Perhaps you consider DARPA a great success – but that success is fundamentally about war. If you do not agree with war, DARPA, as an integral part of the military-industrial complex, is a failure. This moral and political point has to be surfaced in the policy discussion because it relates to the goal we have in mind. If you think DARPA created the Internet and you think this was a positive step for humanity you have to set it against the other projects DARPA undertook such as “Project AGILE”.

Innovation ecosystems need to be “nudged towards a form more amenable for the DARPA model”

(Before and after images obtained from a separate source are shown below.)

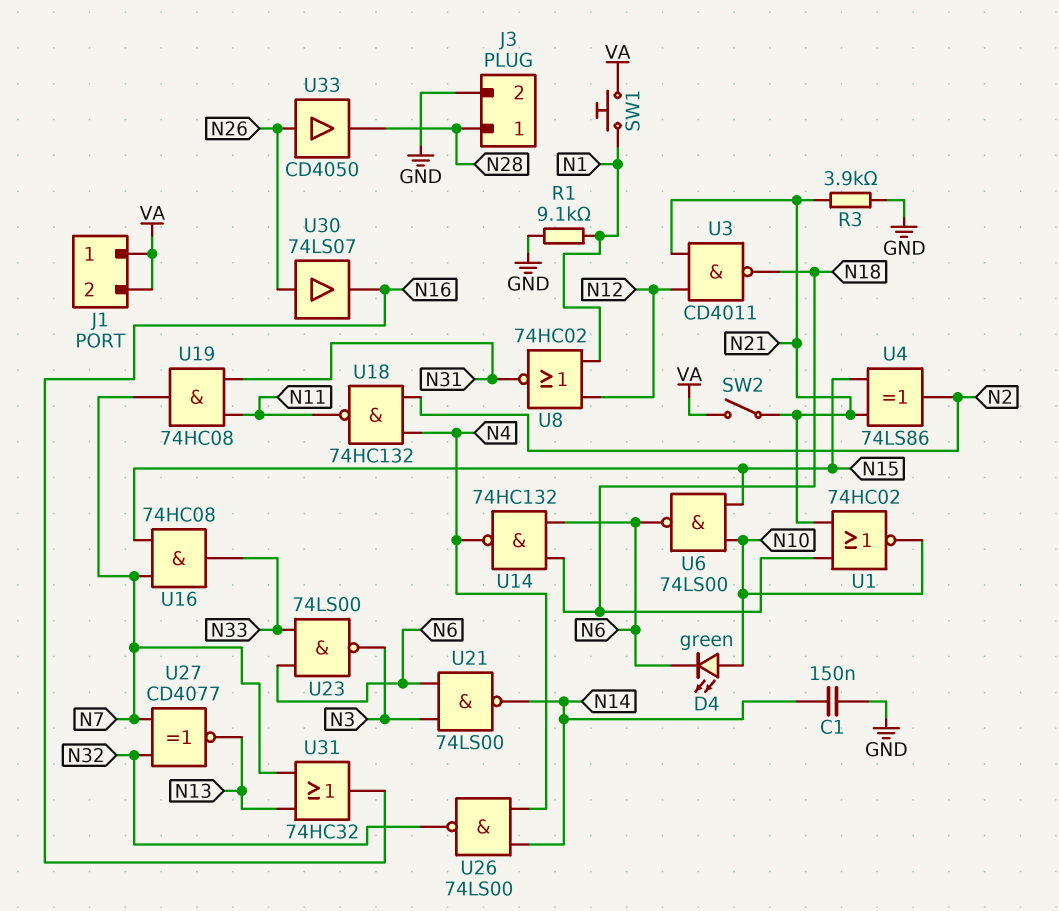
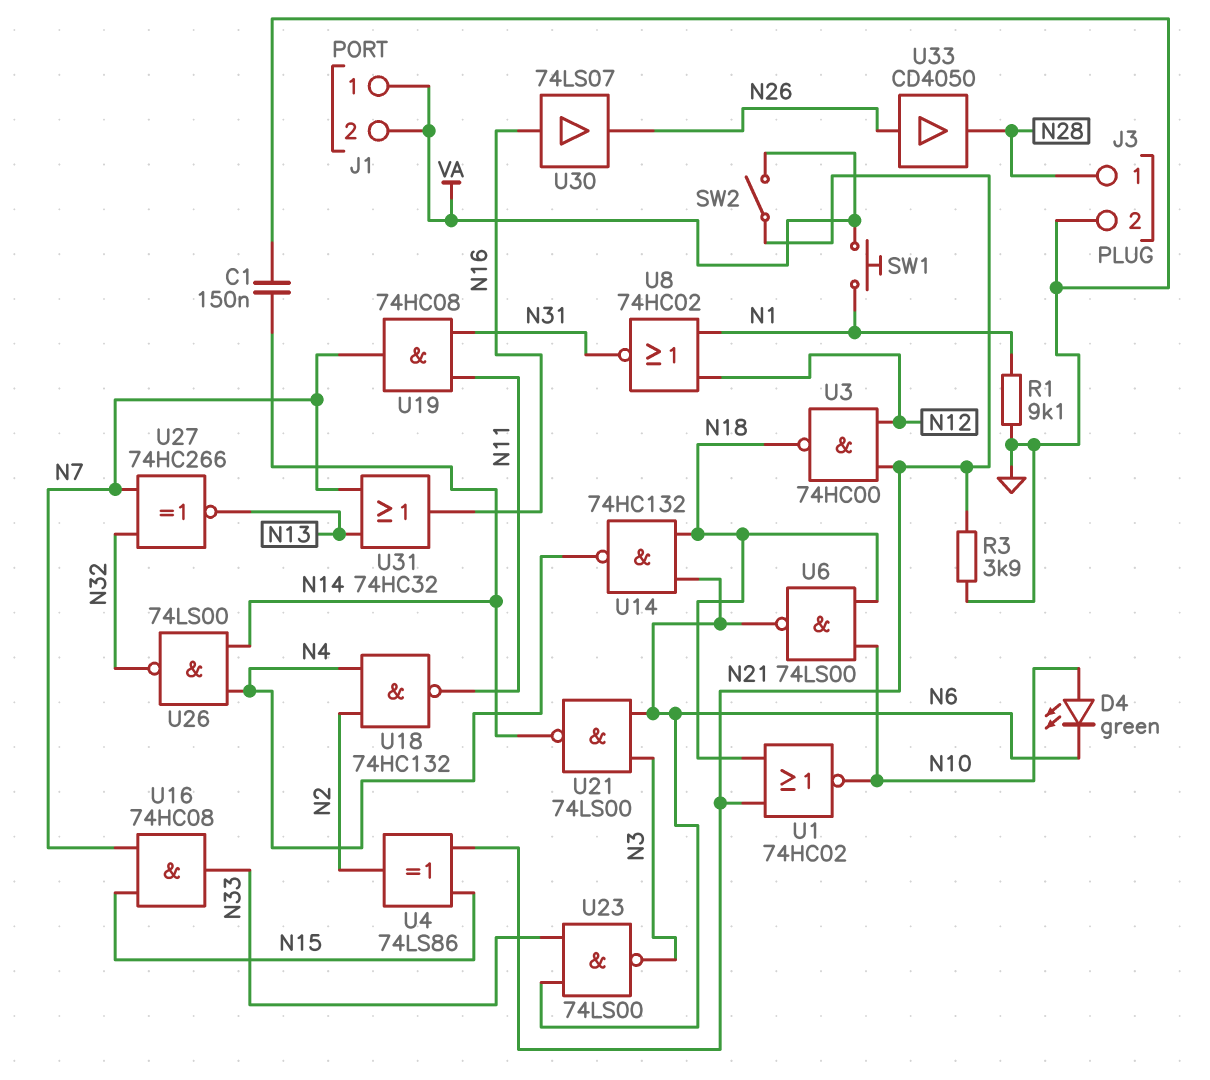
U3: NAND CD4011 (in N12, in N21, out N18) -> NAND 74HC00 (in N12, in N21, out N18)
U6: NAND 74LS00 (in N10, in N15, out N6) -> NAND 74LS00 (in N10, in N18, out N6)
U27: XNOR CD4077 (in N7, in N32, out N13) -> XNOR 74HC266 (in N7, in N32, out N13)
U30: buffer 74LS07 (in N26, out N16) -> buffer 74LS07 (in N16, out N26)

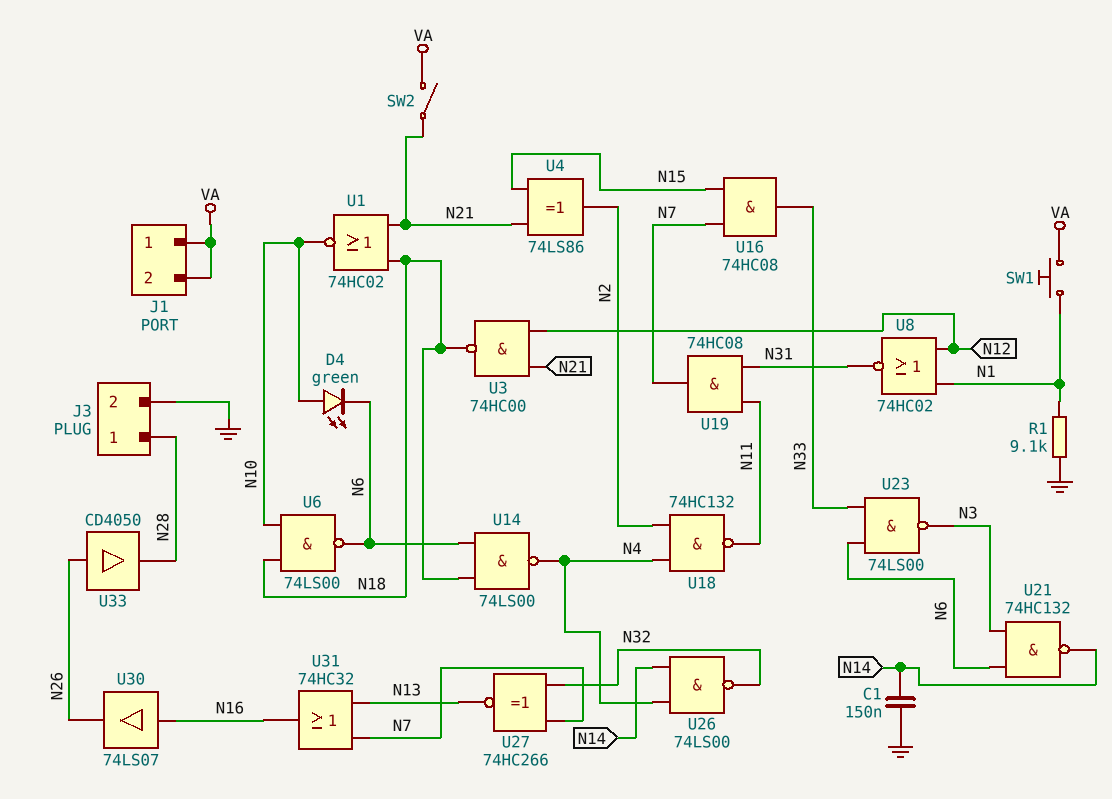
R3: 3.9k (GND, N21) -> none
U14: NAND 74HC132 (in N6, in N18, out N4) -> NAND 74LS00 (in N6, in N18, out N4)
U21: NAND 74LS00 (in N3, in N6, out N14) -> NAND 74HC132 (in N3, in N6, out N14)

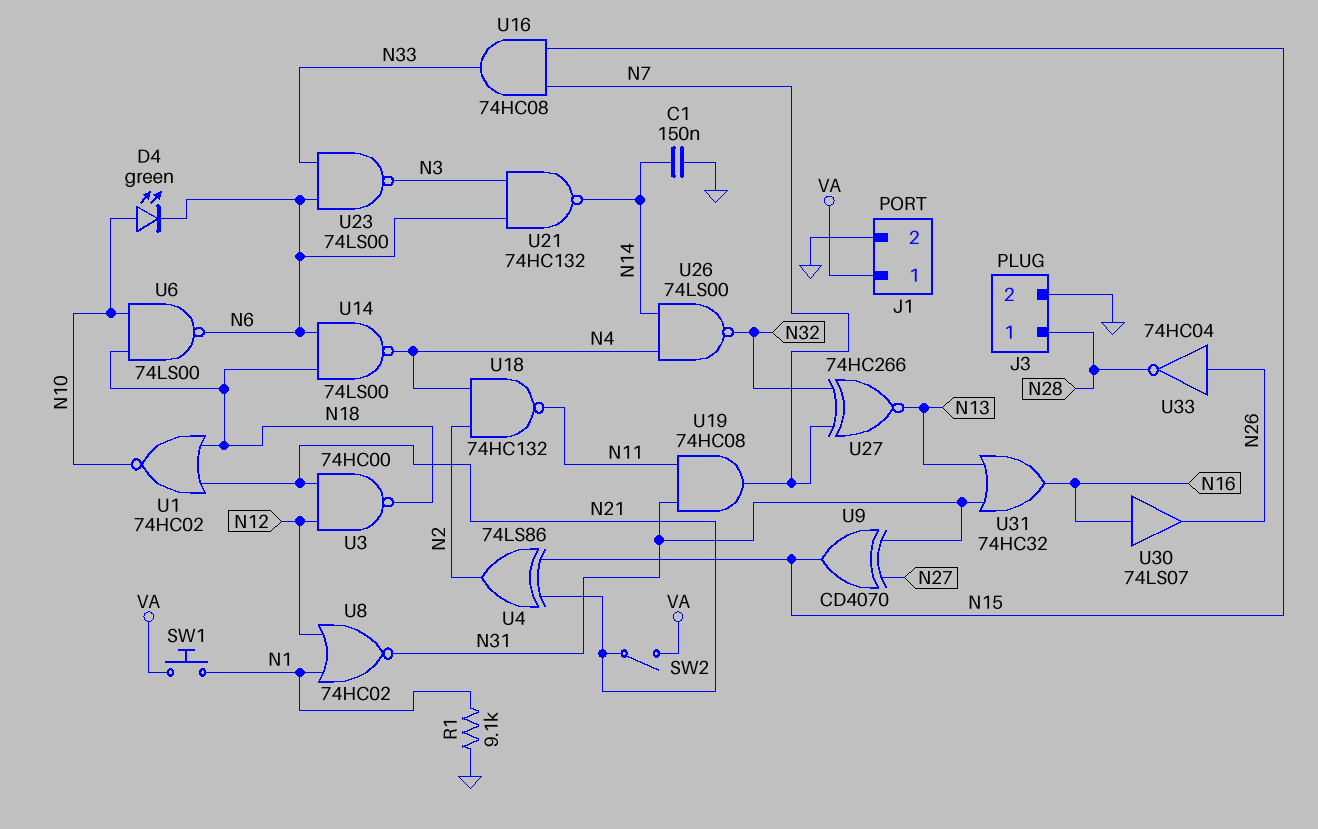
J1 pin 2: VA -> GND
U9: none -> XOR CD4070 (in N27, in N31, out N15)
U31: OR 74HC32 (in N7, in N13, out N16) -> OR 74HC32 (in N13, in N31, out N16)
U33: buffer CD4050 (in N26, out N28) -> NOT 74HC04 (in N26, out N28)

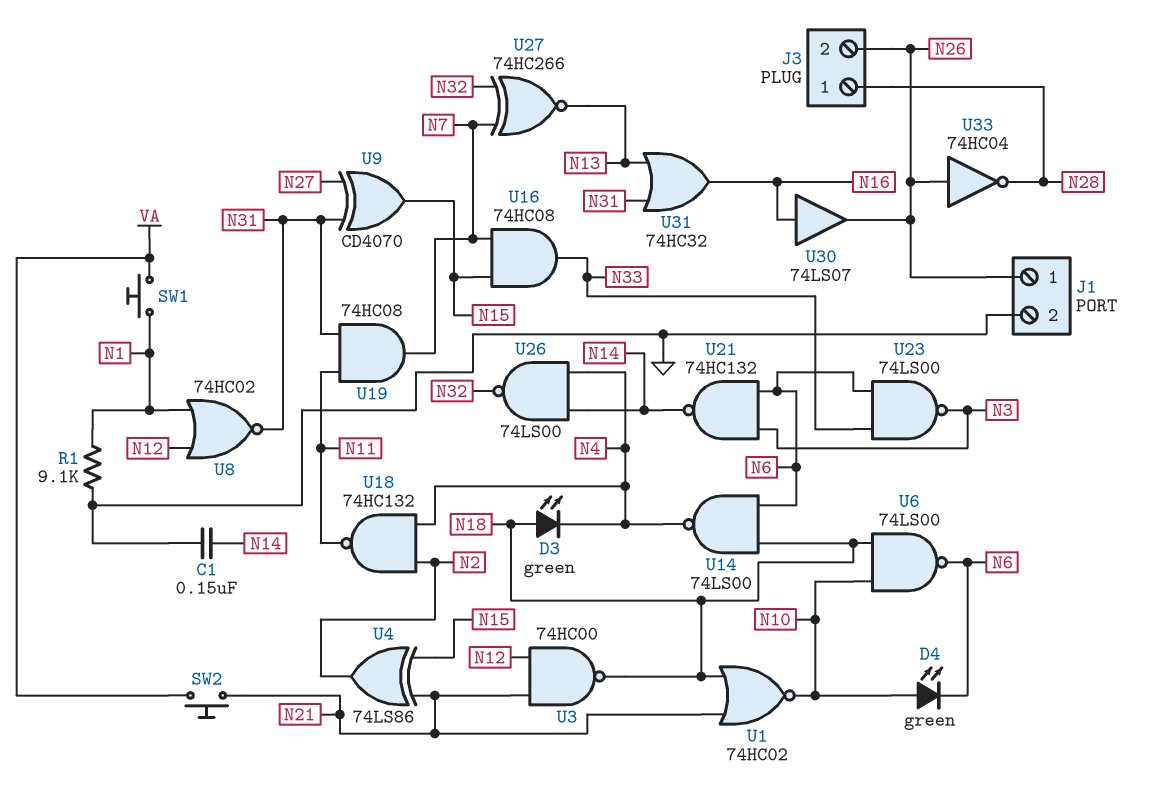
D3: none -> LED green (A N18, K N4)
J1 pin 1: VA -> N26
J3 pin 2: GND -> N26
SW2: switch (N21, VA) -> button (N21, VA)

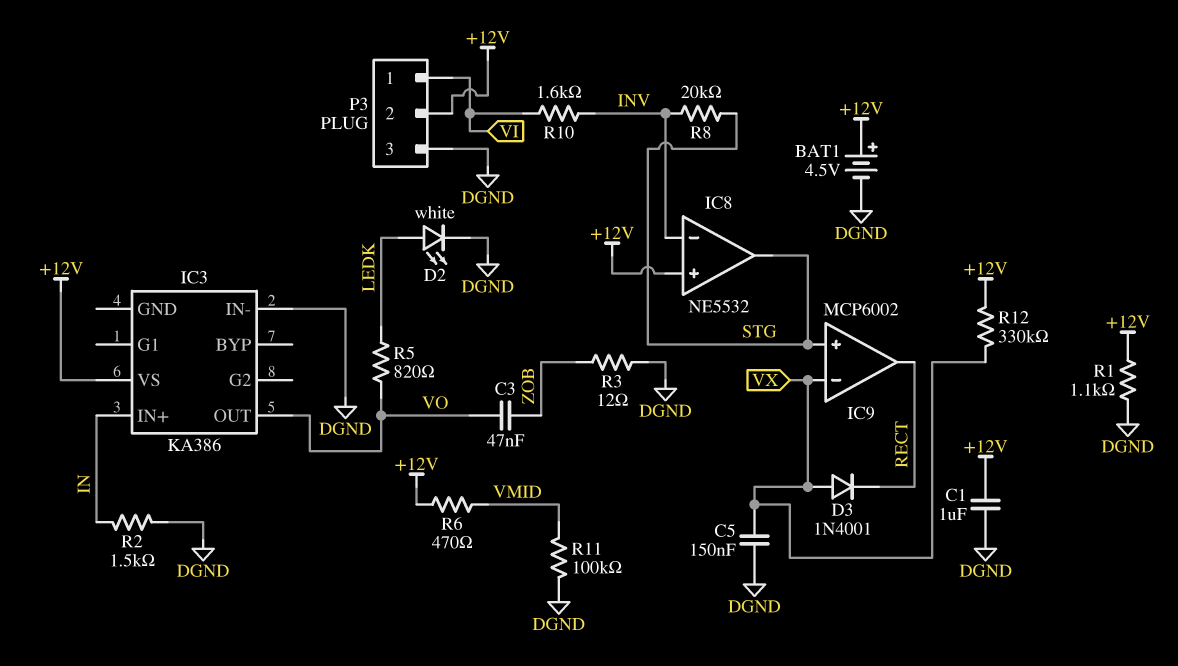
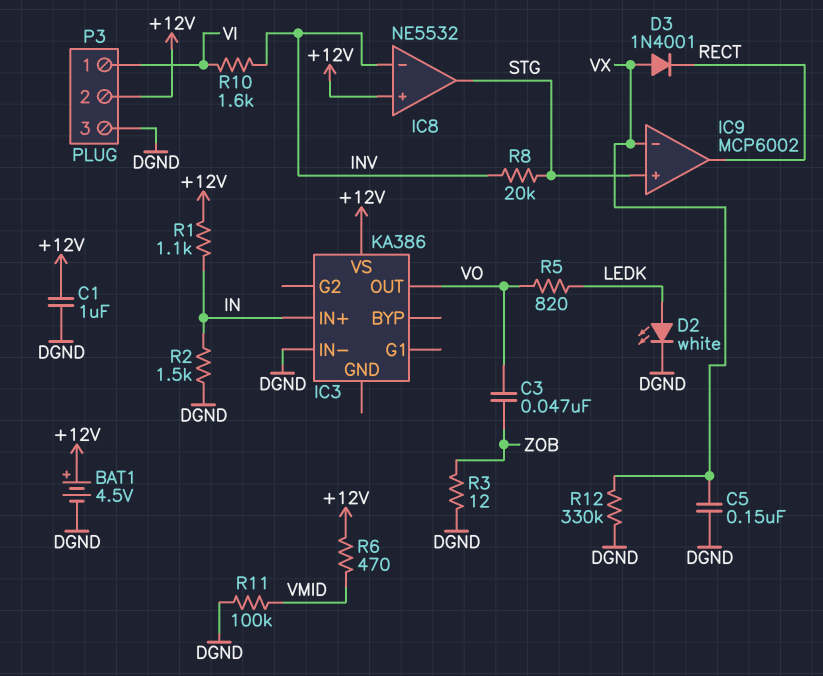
R1: 1.1k (+12V, DGND) -> 1.1k (+12V, IN)
R12: 330k (+12V, VX) -> 330k (DGND, VX)

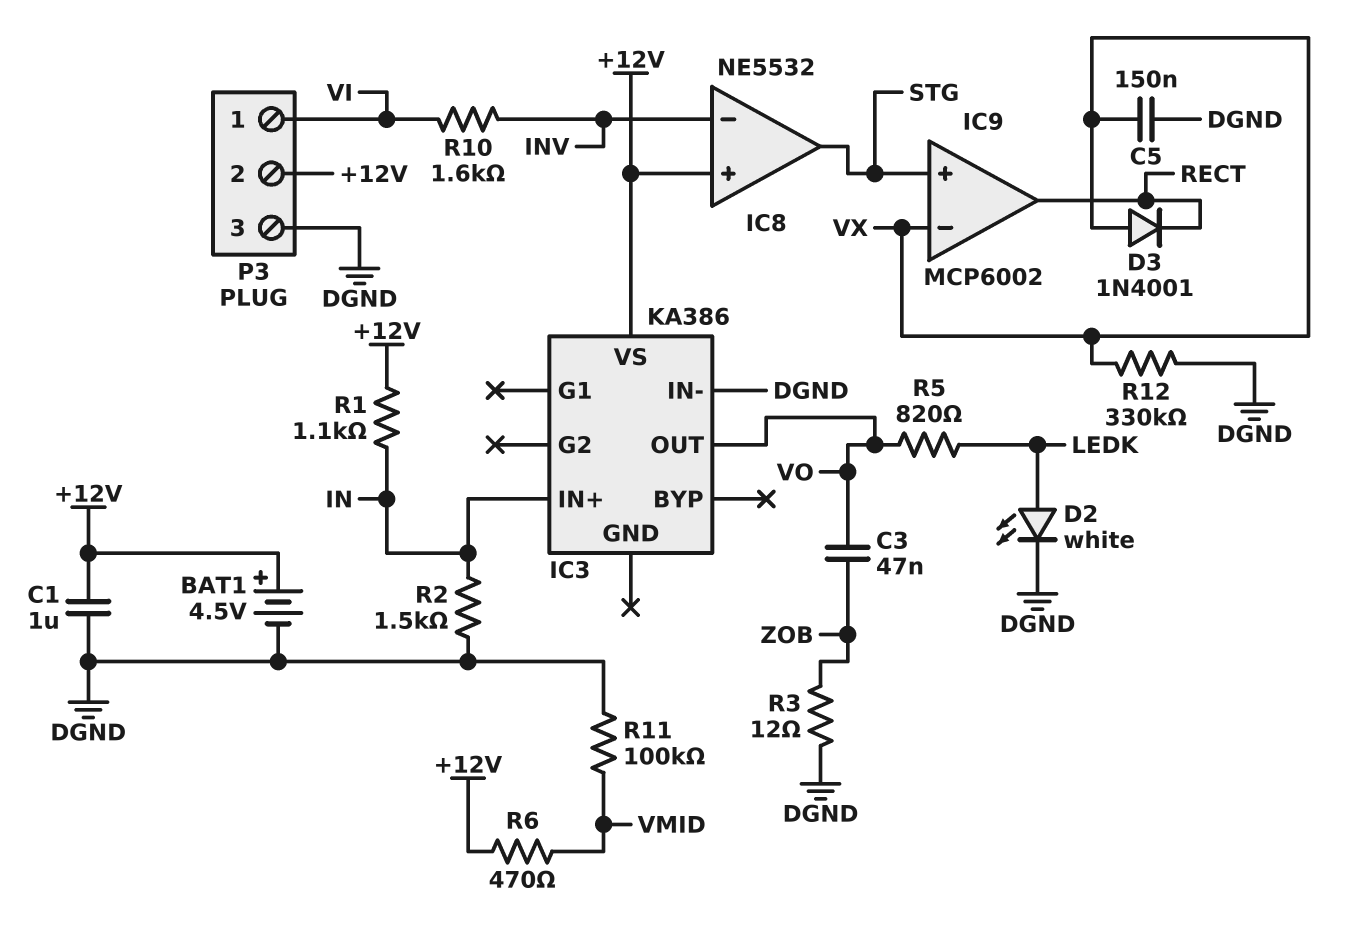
R8: 20k (INV, STG) -> none

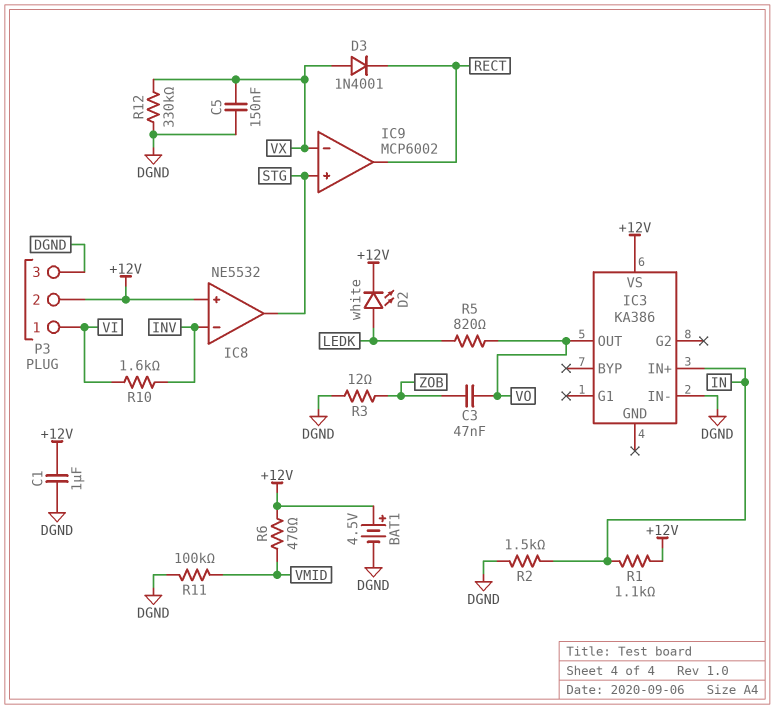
D2: LED white (A LEDK, K DGND) -> LED white (A LEDK, K +12V)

Military research is about secrecy and command. If you are developing a new weapon you want others to know only what you wish them to know. As DARPA is part of the overall American weapon system, to put it in Mary Kaldor-type terms, it has to be understood in this light. No one developing a weapon has any interest in the opponent knowing its true capability. Capability is either exaggerated or diminished to evoke, respectively, fear or surprise; therefore, the “true” capability of DARPA cannot be known even perhaps by its closest associates (accounting also for all the other bureaucratic sleights of hand in military projects to keep “the brass” onside). The second point is about command. The military depend on orders, a hierarchy and a chain of command.

Contrast these qualities with civilian technology. Secrecy and command would undercut the possibility of such technology. It must be known by as many people as possible to be used (and sold). Its design must be shaped according to the ideas of a wide range of people who are not part of a hierarchy such as customers. In a democratic society and when talking about technology intended to meet societal goals, these qualities are indispensable. Therefore, we must consider the possibility that it would be a fool’s errand to nudge a civilian innovation system towards a militarized model, which is, itself, integral to a weapons system and cannot exist outside it. Indeed, as the historical record suggests, when DARPA tried to run a large civilian program, SEMATECH, problems began to arise.

Dominic Cummings and Peter Thiel are “thought leaders”

Neither man can be considered a major analyst of European science and innovation policy. There are plenty of such analysts already who should be consulted including many officials within the European Commission.

Civilian programs modeled on DARPA were failures, for example, the US’s ARPA-E, “floundered” while the EU’s Human Brain Project “did not succeed”.

These programs cannot be so easily dismissed as failures; we have to ask more detailed questions about how decisions were made. Furthermore, we really ought to take into account a wider number of programs in our analysis including the majority that were not modeled on DARPA. I commend people to take a look at the bigger projects in the framework programs and look at the appraisals. They ought also to look at investments by the European Investment Bank. Let us agree on a handful of the larger EU projects across a range of technological and societal areas likely appeal to different parts of the political spectrum, such as SiPearl and the Urban Innovative Actions, and ask what could be done to improve their performance and expand them.